__Task item__:
Go through the listing below. Copy each line that has the string "build".

=== Section Start ===

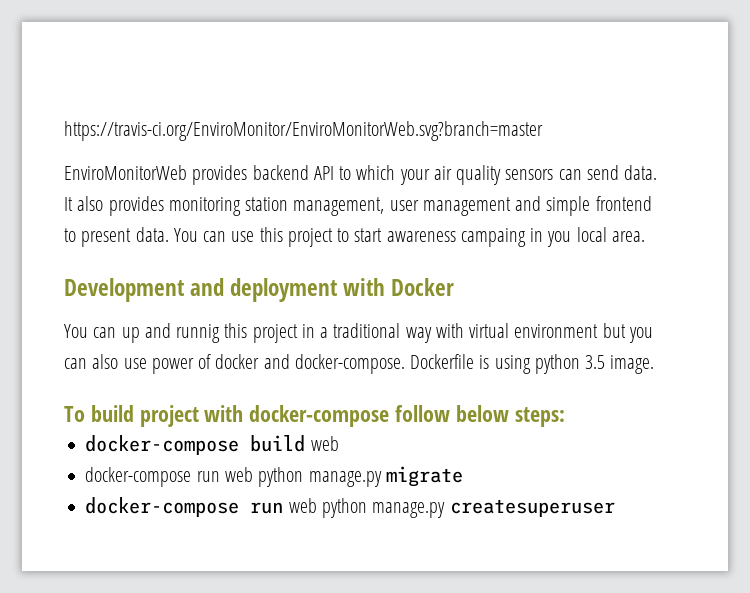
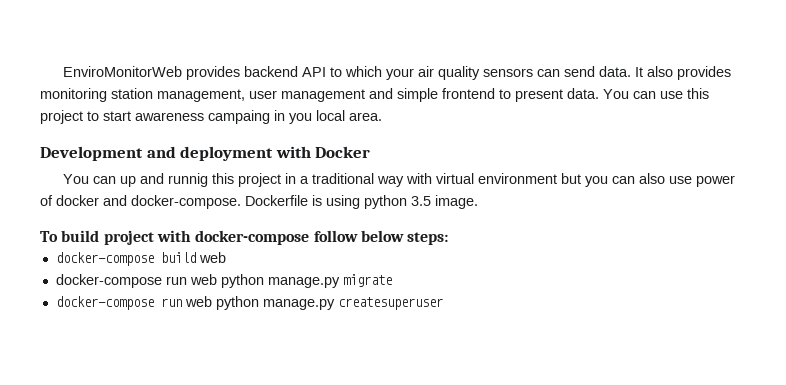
[64,121,543,141] https://travis-ci.org/EnviroMonitor/EnviroMonitorWeb.svg?branch=master // -> (62, 71) none

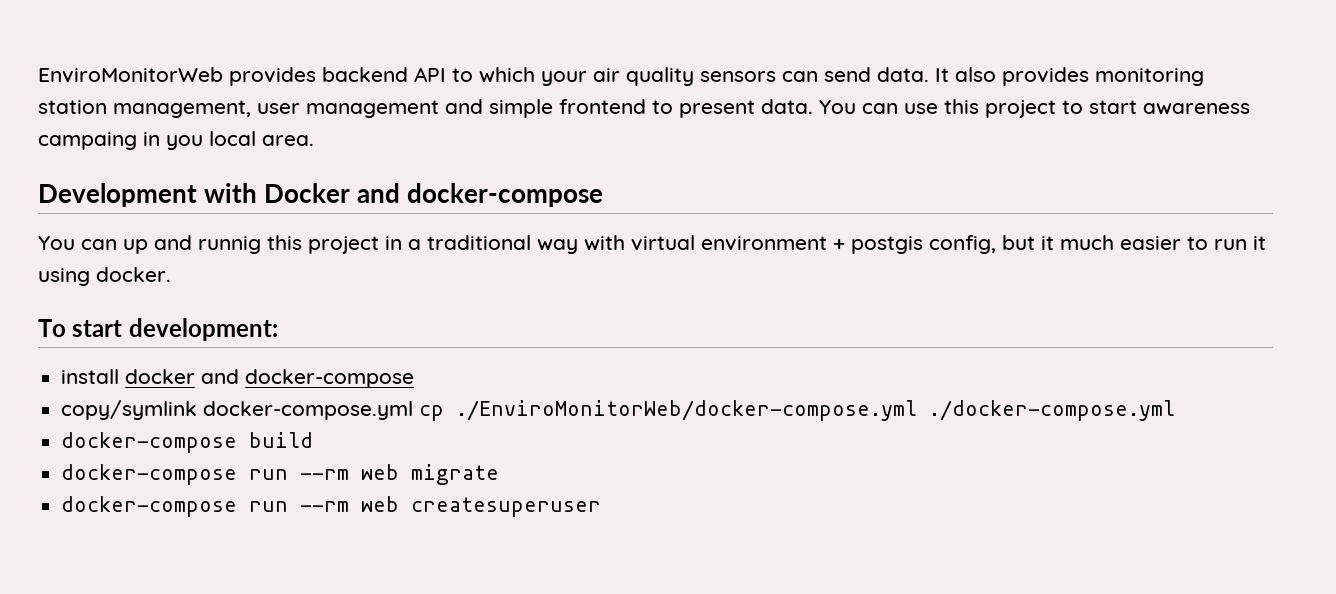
[146,146,274,161] and deployment -> (197, 195) none
(371, 152) none -> [357,183,604,207] and docker-compose
[560,173,735,187] [40,195,478,209] [40,230,449,245] but you can also use power of docker and docker-compose. Dockerfile is using python 3.5 image. // To build project with docker-compose follow below steps: -> [833,235,1266,254] [38,267,171,286] [38,318,278,341] [61,369,415,388] [61,400,1176,421] + postgis config, but it much easier to run it using docker. // To start development: // install docker and docker-compose // copy/symlink docker-compose.yml cp ./EnviroMonitorWeb/docker-compose.yml ./docker-compose.yml
[198,252,226,263] [55,274,340,288] web // docker-compose run web python manage.py -> [61,464,400,485] // docker-compose run --rm web
[184,296,335,310] web python manage.py -> [300,496,400,512] --rm web

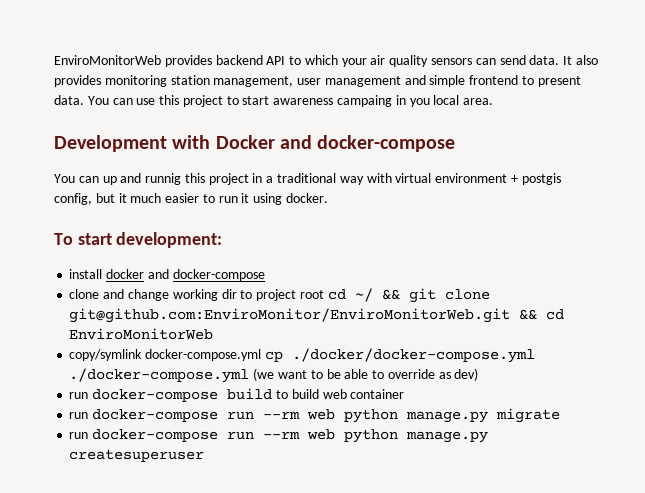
(415, 378) none -> [69,288,490,303] [69,308,565,323] [69,328,214,340] // clone and change working dir to project root cd ~/ && git clone git@github.com:EnviroMonitor/EnviroMonitorWeb.git && cd EnviroMonitorWeb
[456,400,918,421] ./EnviroMonitorWeb/docker-compose.yml -> [291,348,535,363] ./docker/docker-compose.yml
[61,432,314,453] [61,464,400,485] // docker-compose build // docker-compose run --rm web -> [253,368,479,381] [69,388,405,402] [69,409,489,423] (we want to be able to override as dev) // run docker-compose build to build web container // run docker-compose run --rm web python manage.py
[61,496,400,517] docker-compose run --rm web -> [69,429,489,443] run docker-compose run --rm web python manage.py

=== Section End ===

__Answer area__:
[560,173,735,187] [40,195,478,209] [40,230,449,245] but you can also use power of docker and docker-compose. Dockerfile is using python 3.5 image. // To build project with docker-compose follow below steps: -> [833,235,1266,254] [38,267,171,286] [38,318,278,341] [61,369,415,388] [61,400,1176,421] + postgis config, but it much easier to run it using docker. // To start development: // install docker and docker-compose // copy/symlink docker-compose.yml cp ./EnviroMonitorWeb/docker-compose.yml ./docker-compose.yml
[61,432,314,453] [61,464,400,485] // docker-compose build // docker-compose run --rm web -> [253,368,479,381] [69,388,405,402] [69,409,489,423] (we want to be able to override as dev) // run docker-compose build to build web container // run docker-compose run --rm web python manage.py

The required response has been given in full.